PASSAGE FOR REVIEW
-=-=-=-=-

Nvidia LPDNet vs Meta EgoBlur — blurring license plates with deep learning

Tamas Foldi
HCLTech-Starschema Blog
7 min readNov 13, 2023

Collecting data from cameras and sensors is all fun and games until legal and compliance matters enter the game. But that’s why we have superheroes who can protect us by masking or blurring out personal identifiable information (PII) like license plates or people’s faces.

NVIDIA LPDNet and its new rival, Meta’s EgoBlur

Much like in various other aspects of life, you can build something from scratch or use pre-trained models available for free. Since most of us consider anonymizing datasets as a non-core task, instead of spending days building the next generation of license plate detectors, we use what’s available on the market.

The Use Case

Let’s imagine that we store camera feeds from a fleet of cars to use the video files for offline analysis, training or simulations. Due to privacy reasons, we need to blur any faces and license plates to comply with PII requirements. Looks like an easy CV task: some basic OpenCV code from the internet and we’re done.

Well, not really.

The issue is that external cameras can be dirty (one look at my car will reveal as much), visibility can be low and it could be raining or snowing outside, so our algorithm should be rock-solid in all circumstances.

But what are our options?

Haar Cascades

Perhaps the most trivial solution would be to use Haar Cascades, one of the most well-known solutions for real-time object detection. These algorithms rely on simple features and can detect objects quickly on resource-constrained devices. However, they are less sophisticated for capturing complex patterns in data than deep learning models, and you cannot easily train/retrain them with your own data sets.

-=-=-=-=-

SUPPLIED MATERIAL
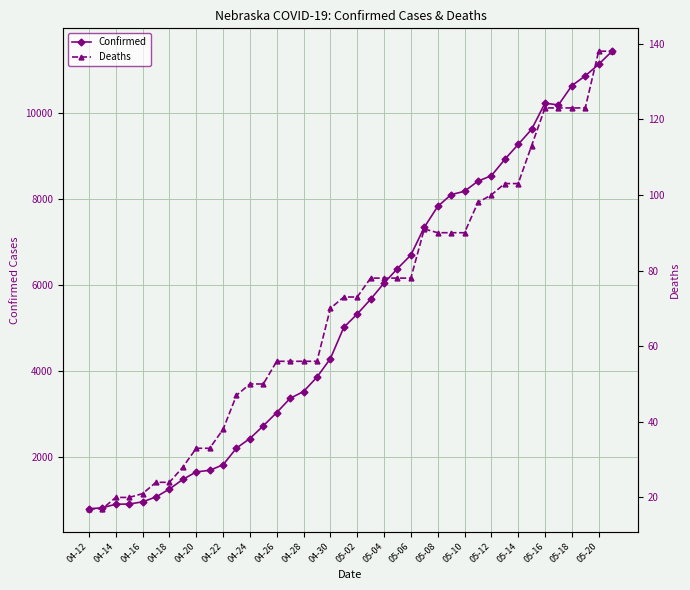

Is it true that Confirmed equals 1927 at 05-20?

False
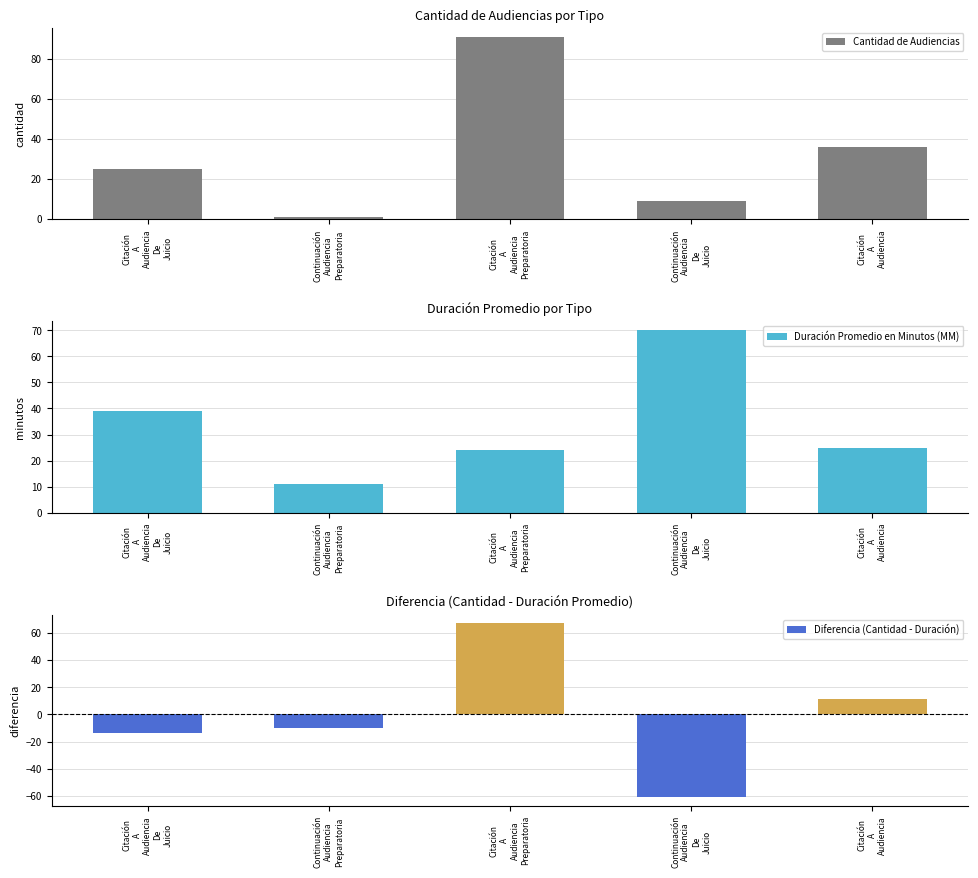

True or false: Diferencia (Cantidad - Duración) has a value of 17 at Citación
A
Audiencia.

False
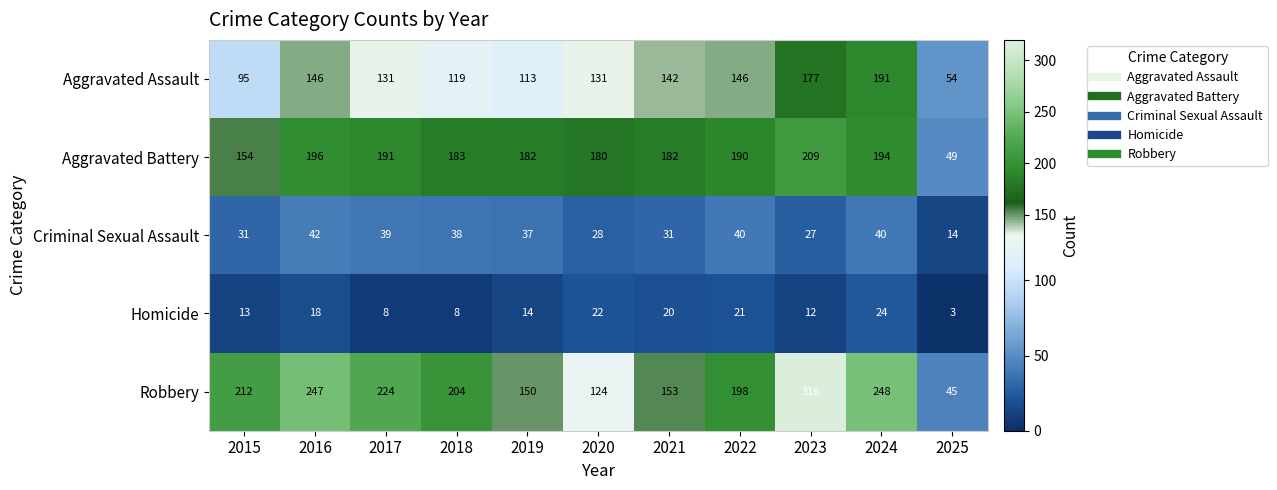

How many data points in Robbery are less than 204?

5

-=-=-=-=-

TASKS FOR THIS EXERCISE
1 > Using the license-plate blurring article, decide whether each statement agrees with it, answering yes or no and quoting the deciding words: (a) Haar Cascades can easily be retrained with your own data sets. (b) The use case involves storing camera feeds from a fleet of cars. (c) Most people regard anonymizing datasets as a core task.
2 > Write out the part of the license-plate blurring article between "The Use Case" and "in all circumstances.", inclusive.
The records aren't needed for this work.

SOLUTIONS TO EACH TASK
1 >
(a) No: "you cannot easily train/retrain them with your own data sets"
(b) Yes: "we store camera feeds from a fleet of cars"
(c) No: "most of us consider anonymizing datasets as a non-core task"

2 >
The Use Case

Let’s imagine that we store camera feeds from a fleet of cars to use the video files for offline analysis, training or simulations. Due to privacy reasons, we need to blur any faces and license plates to comply with PII requirements. Looks like an easy CV task: some basic OpenCV code from the internet and we’re done.

Well, not really.

The issue is that external cameras can be dirty (one look at my car will reveal as much), visibility can be low and it could be raining or snowing outside, so our algorithm should be rock-solid in all circumstances.